Why do we expect this to perform better? Couldn’t a regular network converge on ...

famouswaffles · on April 17, 2024

It doesn't perform better and until recently, MoE models actually underperformed their dense counterparts. The real gain is sparsity. You have this huge x parameter model that is performing like an x parameter model but you don't have to use all those parameters at once every time so you save a lot on compute, both in training and inference.

imjonse · on April 17, 2024

It is a type of ensemble model. A regular network could do it, but a MoE will select a subset to do the task faster than the whole model would.

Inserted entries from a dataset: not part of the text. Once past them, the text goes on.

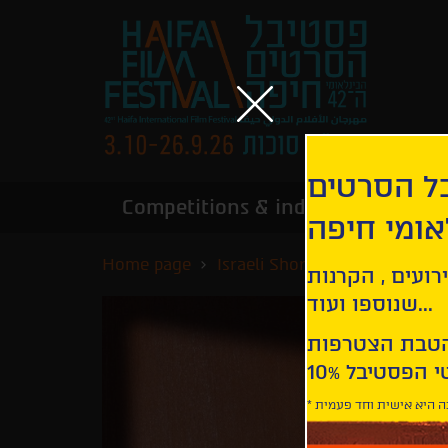
הירשמו לנ
Competitions & industry
Infor
הבינלאומי
Home page
Israeli Short Films Competiti
קבלו עדכונים ע
שנוספו ועוד...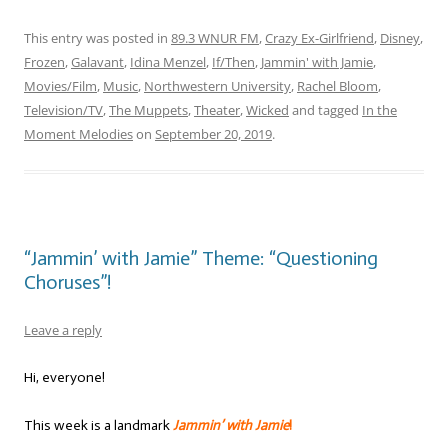
This entry was posted in
89.3 WNUR FM
,
Crazy Ex-Girlfriend
,
Disney
,
Frozen
,
Galavant
,
Idina Menzel
,
If/Then
,
Jammin' with Jamie
,
Movies/Film
,
Music
,
Northwestern University
,
Rachel Bloom
,
Television/TV
,
The Muppets
,
Theater
,
Wicked
and tagged
In the
Moment Melodies
on
September 20, 2019
.
“Jammin’ with Jamie” Theme: “Questioning
Choruses”!
Leave a reply
Hi, everyone!
This week is a landmark
Jammin’ with Jamie
!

rgbrgb · on April 17, 2024

Here's my naive intuition: in general bigger models can store more knowledge but take longer to do inference. MoE provides a way to blend the advantages of having a bigger model (more storage) with the advantages of having smaller models at inference time (faster, less memory required). When you do inference, tokens hit a small layer that is load balancing the experts then activate 1 or 2 experts. So you're storing roughly 8 x 22B "worth" of knowledge without having to run a model that big.

Maybe a real expert can confirm if this is correct :)

nialv7 · on April 17, 2024

Sounds like the "you only use 10% of your brain" myth, but actually real this time.

samus · on April 17, 2024

Almost :) the model chooses experts in every block. For a typical 7B with 8 experts there will be 8^32=2^96 paths through the whole model.

cjbprime · on April 17, 2024

Not quite, you don't save memory, only compute.